И последнее: опыт концепта не был бы таковым, если бы его не осуществлял «концептуальный персонаж», если автор, ощущающий «языковую нужду пишущего» [13, с. 36], не вступал бы в субъект-субъектные отношения со своим творением. Однако концептуальные персонажи не говорят о концептах, не рассказывают их нам, но участвуют в их творчестве, перемещаясь между концептами и планом имманенции [27, с. 73-74]. Для их движения характерна возвратно-поступательная природа, «сшивание» нитью смысла. «Концептуальный персонаж – это становление или субъект философии» [27, с. 74]. В рамках номадологического проекта «концепт – это не объект, а территория» [27, с. 117], концептуальные персонажи связаны с территориальностью, топологией мысли: «они манифестируют территории, абсолютные детерриториализации и ретерриториализации мысли» [27, с. 80]. Концепт важен именно в творческом становлении, производящем смысл.
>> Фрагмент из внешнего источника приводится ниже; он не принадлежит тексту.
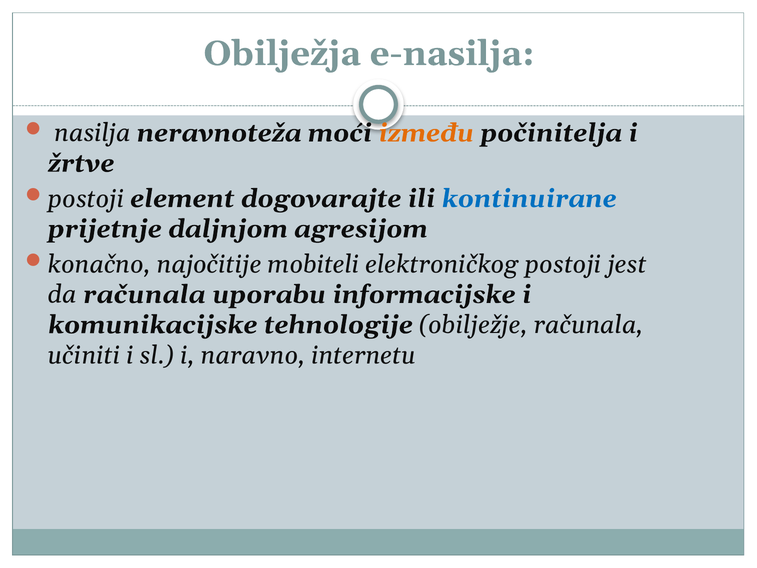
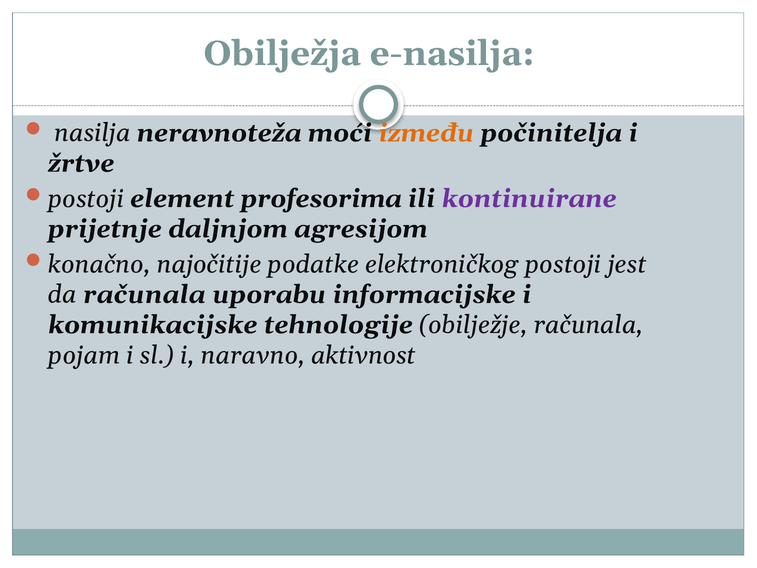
dogovarajte: dogovarajte -> profesorima
kontinuirane colour: blue -> purple
mobiteli: mobiteli -> podatke
učiniti: učiniti -> pojam
internetu: internetu -> aktivnost
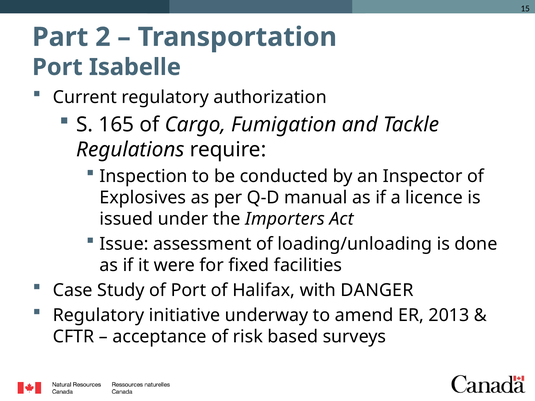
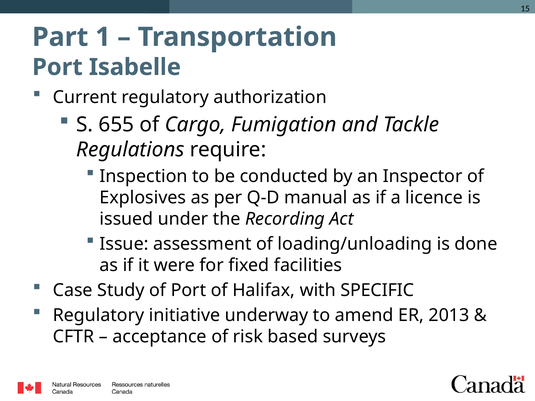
2: 2 -> 1
165: 165 -> 655
Importers: Importers -> Recording
DANGER: DANGER -> SPECIFIC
Но сам по себе смысл не производится: нужна некоторая активность, пусть даже постструктуралистски децентрированная, «раскрошенная», «переходящая с места на место» [21, с. 409]. Структуралистский субъект – «всегда кочующий… он сделан из индивидуальностей, но внеперсональных, или из единичностей [сингулярностей], но доиндивидуальных» [21, с. 409]. Однако «кочевник» не является единственно возможным концептуальным персонажем. В пространстве другой онтологии, другого способа бытия действуют иные силы, имеет место иная субъектность.

§ 1.2. Преонтология субъекта и субъектность онтологии

Онтология – это рискованное дело: хаосмос, из которого возникает космос8. (Ж. Делёз)

Говорить о бытии в философии – это, пожалуй, самое трудное занятие, которое не только требует одновременно предельной искренности с собой и в то же время жёсткой строгости к себе, но и оставляет мыслителя в полном одиночестве. Мы можем говорить только о своём бытии, а о «бытии вообще» можем предполагать только со своей точки зрения. Кроме того, разговор о бытии одновременно и самый короткий, и самый длинный. Об этом следует говорить вначале, давая ключ к пониманию дальнейшего философствования. Поэтому выражение своих бытийных интуиций неоспоримо. Но в то же самое время это разговор длиною в жизнь: о чём бы мы ни говорили, мы говорим в свете своего понимания бытия, которое «преломляется» или «отражается» в каждом слове нашей речи. Говоря о бытии, мы по определению осуждаем себя на непонимание со стороны Другого, ведь данная проблема «каждый раз возникает "в единственном экземпляре"» [2, с. 17]. Но мы не можем не высказывать своё понимание бытия (бытие само высказывается, «оно говорит себе и говорит о себе» [31, с. 236]), и делаем это скорее для того, чтобы сополагать себя с этим всегда непонимающим Другим. О бытии говорить можно только парадоксальным способом, только проходя через логические парадоксы, поэтому, утверждая нечто, мы «вынуждены писать и одновременно вычёркивать "бытие"» [3, с. 80], говоря «и да, и нет, ни да, ни нет» [3, с. 78-79].

Поскольку бытие – это всегда «моё» бытие, мы не можем в вопросе раскрытия понимания бытия опираться на точку зрения другого мыслителя. «В конце концов, в ситуации самообоснования у меня вообще может не оказаться собеседников» [2, с. 18]. Если обращение к произведениям других мыслителей даёт нам «шанс научиться кое-чему, позволяет начать путь к обретению цвета в философии» [28, с. 23], то, занимаясь историко-философским исследованием, мы не можем «научиться» у других авторов говорить о своём бытии. Но не случайно в предыдущем параграфе было заявлено то, что «преонтологическое» понимание бытия, важное для мышления концептами, есть «педагогика» концепта: научиться необходимо. Эта педагогика предполагает, в первую очередь, работу с собой. «Любая встреча с Другим здесь – всего лишь повод прояснить то, что уже заложено в моей ситуации и ждёт своего осмысления. Момент встречи поэтому совпадёт здесь с моментом узнавания мысли Другого как своей собственной, и узнавание это опять же не зависит от моих сознательных усилий» [2, с. 18].